Außenminister Zaorálek widerspricht Premier
Doch auch beim zweitgrößten Koalitionspartner, der Partei Ano, und sogar in Sobotkas eigener Partei, den Sozialdemokraten, regt sich Widerstand. Kein Geringerer als Außenminister Lubomír Zaorálek wandte sich am Donnerstag bereits gegen Zeman – und zwar in einem Interview für die Süddeutsche Zeitung. Dort sagte er wortwörtlich zu Zemans Moskauer Reiseplänen:„Unser Präsident begründet seine Teilnahme damit, dass er den Toten und den Soldaten verpflichtet ist. Ich würde einen anderen Weg der Würdigung suchen. Einer russischen Waffenschau würde ich nicht assistieren wollen.“
Immer mehr zeigt sich, dass Premier Sobotkas Mitstreiter einen großen Unterschied sehen zwischen den Aufmärschen, mit denen an die Landung der Alliierten im Juni 1944 erinnert wurde, und Russlands alljährlicher Demonstration militärischer Macht anlässlich des Kriegsendes am 9. Mai 1945.
Am Sonntag wurde dazu auch Verteidigungsminister Martin Stropnický. In einer Talkshow im Privatsender Prima schlug er Zeman vor, eine Lösung wie Merkel zu wählen.

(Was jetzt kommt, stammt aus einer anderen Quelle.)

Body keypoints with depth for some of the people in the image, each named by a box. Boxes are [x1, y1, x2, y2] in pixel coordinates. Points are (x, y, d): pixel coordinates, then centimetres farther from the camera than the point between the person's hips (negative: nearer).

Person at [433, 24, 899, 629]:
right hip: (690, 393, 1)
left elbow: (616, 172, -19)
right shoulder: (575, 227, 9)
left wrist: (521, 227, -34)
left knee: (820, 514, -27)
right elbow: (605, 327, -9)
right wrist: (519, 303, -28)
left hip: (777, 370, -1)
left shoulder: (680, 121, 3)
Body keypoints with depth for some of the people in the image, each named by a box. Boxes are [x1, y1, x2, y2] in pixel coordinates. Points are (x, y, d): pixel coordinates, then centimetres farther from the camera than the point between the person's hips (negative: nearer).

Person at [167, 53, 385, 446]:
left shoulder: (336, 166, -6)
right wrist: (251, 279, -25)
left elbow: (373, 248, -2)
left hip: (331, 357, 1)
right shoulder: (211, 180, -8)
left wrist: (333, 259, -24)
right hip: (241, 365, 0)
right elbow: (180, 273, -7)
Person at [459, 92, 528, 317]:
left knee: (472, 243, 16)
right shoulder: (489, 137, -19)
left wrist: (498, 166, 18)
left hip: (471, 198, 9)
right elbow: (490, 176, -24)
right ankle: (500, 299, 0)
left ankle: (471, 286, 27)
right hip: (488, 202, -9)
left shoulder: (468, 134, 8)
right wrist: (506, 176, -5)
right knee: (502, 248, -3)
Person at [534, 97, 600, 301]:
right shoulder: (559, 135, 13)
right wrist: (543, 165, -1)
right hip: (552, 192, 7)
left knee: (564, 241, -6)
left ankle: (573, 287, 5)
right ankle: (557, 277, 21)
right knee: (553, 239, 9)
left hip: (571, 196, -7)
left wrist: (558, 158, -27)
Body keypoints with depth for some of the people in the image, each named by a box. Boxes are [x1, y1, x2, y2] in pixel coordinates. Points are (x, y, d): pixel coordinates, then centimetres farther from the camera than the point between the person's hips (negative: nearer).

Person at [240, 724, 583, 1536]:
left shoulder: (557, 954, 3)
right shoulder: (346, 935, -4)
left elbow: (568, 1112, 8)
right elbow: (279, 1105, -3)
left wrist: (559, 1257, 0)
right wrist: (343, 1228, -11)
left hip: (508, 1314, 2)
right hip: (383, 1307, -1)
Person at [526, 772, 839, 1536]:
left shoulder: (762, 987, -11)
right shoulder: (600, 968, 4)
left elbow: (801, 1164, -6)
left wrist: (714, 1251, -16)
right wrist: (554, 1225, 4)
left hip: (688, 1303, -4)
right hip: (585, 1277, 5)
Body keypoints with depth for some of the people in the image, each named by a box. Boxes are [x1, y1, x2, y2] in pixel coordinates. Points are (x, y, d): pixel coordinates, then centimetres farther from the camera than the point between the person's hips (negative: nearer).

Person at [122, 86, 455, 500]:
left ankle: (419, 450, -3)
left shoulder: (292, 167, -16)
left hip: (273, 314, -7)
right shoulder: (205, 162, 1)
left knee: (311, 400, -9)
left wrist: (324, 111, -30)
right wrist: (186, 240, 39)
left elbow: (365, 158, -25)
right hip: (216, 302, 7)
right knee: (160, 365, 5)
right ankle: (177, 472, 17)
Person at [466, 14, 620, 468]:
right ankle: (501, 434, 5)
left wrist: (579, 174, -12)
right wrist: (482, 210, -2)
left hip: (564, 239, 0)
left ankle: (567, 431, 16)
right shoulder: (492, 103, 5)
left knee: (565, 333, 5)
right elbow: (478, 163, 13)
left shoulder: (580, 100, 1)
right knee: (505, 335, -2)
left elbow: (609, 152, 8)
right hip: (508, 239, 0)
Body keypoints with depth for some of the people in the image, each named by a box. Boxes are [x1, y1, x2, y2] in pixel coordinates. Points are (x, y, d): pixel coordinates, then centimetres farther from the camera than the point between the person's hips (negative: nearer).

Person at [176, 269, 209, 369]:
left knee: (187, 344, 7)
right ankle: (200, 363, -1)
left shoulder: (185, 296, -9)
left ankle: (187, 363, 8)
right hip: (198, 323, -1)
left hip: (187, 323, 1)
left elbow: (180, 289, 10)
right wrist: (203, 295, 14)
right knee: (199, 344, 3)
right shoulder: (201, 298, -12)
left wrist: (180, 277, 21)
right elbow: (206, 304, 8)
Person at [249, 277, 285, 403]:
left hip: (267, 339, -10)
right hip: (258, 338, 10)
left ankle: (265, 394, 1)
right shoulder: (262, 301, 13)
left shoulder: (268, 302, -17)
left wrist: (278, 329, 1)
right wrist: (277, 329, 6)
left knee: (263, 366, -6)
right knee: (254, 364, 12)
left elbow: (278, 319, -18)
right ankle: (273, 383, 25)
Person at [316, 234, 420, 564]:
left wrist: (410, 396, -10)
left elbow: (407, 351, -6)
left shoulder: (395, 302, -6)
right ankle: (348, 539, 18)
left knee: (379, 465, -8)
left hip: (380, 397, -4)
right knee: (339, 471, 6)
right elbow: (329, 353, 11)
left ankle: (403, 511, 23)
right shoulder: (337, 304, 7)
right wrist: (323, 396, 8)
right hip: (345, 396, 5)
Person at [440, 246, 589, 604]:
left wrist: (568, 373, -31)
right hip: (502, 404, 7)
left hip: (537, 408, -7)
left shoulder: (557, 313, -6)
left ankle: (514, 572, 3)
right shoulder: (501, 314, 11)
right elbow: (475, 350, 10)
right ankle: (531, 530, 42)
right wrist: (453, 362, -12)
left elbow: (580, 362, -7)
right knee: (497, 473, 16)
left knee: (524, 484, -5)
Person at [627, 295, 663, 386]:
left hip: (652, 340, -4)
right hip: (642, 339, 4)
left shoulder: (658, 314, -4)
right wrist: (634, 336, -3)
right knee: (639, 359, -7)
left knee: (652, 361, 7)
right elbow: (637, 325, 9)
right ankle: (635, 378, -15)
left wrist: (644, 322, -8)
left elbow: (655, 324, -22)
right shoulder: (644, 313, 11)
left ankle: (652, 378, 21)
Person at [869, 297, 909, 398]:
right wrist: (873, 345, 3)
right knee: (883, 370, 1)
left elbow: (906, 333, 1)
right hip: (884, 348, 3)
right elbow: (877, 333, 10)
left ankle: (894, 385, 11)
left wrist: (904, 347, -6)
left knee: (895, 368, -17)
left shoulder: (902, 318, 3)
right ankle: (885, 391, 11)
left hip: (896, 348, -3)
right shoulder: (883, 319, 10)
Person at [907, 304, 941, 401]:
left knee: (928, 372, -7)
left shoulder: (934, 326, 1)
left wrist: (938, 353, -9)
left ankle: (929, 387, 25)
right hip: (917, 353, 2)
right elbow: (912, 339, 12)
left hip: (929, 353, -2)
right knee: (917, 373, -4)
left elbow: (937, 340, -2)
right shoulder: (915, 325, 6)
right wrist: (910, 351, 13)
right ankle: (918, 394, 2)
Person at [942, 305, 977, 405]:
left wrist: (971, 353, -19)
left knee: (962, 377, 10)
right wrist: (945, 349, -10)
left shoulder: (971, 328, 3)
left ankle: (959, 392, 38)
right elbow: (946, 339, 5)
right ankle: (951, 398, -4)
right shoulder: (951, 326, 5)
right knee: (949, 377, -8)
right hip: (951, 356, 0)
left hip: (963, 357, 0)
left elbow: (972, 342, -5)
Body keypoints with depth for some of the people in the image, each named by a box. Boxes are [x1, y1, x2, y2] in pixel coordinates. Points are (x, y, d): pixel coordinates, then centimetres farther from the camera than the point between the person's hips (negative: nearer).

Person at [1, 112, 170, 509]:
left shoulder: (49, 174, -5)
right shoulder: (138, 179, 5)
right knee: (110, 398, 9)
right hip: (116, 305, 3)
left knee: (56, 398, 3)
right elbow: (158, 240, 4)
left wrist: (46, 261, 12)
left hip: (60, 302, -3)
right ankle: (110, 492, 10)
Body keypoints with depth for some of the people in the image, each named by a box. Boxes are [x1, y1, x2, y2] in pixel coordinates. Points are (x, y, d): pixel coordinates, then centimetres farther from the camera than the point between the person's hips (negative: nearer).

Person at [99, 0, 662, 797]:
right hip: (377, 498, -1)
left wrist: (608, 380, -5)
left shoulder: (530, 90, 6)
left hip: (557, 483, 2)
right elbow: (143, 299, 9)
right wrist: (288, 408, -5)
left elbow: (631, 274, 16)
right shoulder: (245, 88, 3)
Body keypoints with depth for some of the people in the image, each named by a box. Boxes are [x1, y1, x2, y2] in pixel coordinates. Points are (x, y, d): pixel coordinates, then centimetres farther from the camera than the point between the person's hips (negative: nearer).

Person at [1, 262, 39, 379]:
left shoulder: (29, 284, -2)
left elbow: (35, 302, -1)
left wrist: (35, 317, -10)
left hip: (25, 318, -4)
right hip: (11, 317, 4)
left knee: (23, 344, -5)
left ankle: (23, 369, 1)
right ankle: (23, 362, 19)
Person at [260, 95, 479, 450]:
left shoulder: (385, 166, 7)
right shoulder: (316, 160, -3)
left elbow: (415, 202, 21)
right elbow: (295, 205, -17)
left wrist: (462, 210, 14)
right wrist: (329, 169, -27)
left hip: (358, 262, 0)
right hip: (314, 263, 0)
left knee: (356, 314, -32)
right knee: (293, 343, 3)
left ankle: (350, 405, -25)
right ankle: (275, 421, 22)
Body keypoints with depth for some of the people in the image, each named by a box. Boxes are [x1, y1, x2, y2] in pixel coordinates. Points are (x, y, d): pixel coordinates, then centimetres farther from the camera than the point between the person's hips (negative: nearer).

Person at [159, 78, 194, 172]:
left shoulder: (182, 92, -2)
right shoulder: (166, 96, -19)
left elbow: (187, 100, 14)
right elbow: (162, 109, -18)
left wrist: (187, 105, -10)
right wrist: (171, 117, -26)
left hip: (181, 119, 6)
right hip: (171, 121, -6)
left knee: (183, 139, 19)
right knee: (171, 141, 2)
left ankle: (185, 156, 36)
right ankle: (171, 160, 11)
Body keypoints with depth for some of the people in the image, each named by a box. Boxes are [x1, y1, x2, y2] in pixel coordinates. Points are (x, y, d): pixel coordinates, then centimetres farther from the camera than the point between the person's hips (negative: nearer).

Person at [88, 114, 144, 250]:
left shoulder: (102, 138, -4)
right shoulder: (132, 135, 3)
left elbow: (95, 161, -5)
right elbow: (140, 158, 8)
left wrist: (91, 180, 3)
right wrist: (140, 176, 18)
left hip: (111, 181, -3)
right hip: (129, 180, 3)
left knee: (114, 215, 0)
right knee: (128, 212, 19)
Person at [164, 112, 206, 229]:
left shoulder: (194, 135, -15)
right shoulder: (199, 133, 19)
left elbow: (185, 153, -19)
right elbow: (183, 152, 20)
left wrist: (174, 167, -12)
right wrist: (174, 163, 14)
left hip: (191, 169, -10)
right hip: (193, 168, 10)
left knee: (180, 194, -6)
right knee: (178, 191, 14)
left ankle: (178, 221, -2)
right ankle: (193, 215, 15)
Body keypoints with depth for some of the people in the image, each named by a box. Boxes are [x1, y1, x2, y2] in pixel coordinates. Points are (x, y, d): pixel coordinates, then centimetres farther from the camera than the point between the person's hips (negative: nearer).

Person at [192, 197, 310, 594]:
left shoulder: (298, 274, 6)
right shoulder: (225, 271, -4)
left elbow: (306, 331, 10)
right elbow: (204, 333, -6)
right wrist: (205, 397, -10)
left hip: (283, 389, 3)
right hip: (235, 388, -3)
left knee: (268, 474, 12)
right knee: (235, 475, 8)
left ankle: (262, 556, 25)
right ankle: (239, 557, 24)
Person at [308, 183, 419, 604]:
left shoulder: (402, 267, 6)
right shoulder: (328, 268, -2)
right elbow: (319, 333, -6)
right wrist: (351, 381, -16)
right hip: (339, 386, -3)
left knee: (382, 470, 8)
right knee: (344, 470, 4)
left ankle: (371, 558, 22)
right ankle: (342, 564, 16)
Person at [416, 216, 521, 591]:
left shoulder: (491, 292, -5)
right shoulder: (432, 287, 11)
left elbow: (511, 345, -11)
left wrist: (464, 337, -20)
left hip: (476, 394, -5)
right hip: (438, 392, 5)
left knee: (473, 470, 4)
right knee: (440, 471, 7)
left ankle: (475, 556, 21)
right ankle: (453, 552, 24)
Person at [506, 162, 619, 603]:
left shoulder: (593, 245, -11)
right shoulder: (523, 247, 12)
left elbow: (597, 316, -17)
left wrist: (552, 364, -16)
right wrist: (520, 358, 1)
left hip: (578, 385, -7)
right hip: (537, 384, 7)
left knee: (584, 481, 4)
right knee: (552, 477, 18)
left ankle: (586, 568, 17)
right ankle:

„Über den zweiten Tag der Feiern in Moskau muss man nicht streiten. Die Gefallenen sollte man zum 70. Jahrestag ehren, auch wenn die politische Situation noch so unselig ist. Aber der Militärparade zu assistieren, halte ich für keine glückliche Entscheidung“, so der der Politiker der Partei Ano.Dass sich Miloš Zeman von der Kritik beirren lässt, ist kaum zu erwarten. Angesichts der negativen Reaktionen stellt sich aber die Frage, ob die Regierung tatsächlich die Kosten übernimmt für die Moskau-Reise des Präsidenten.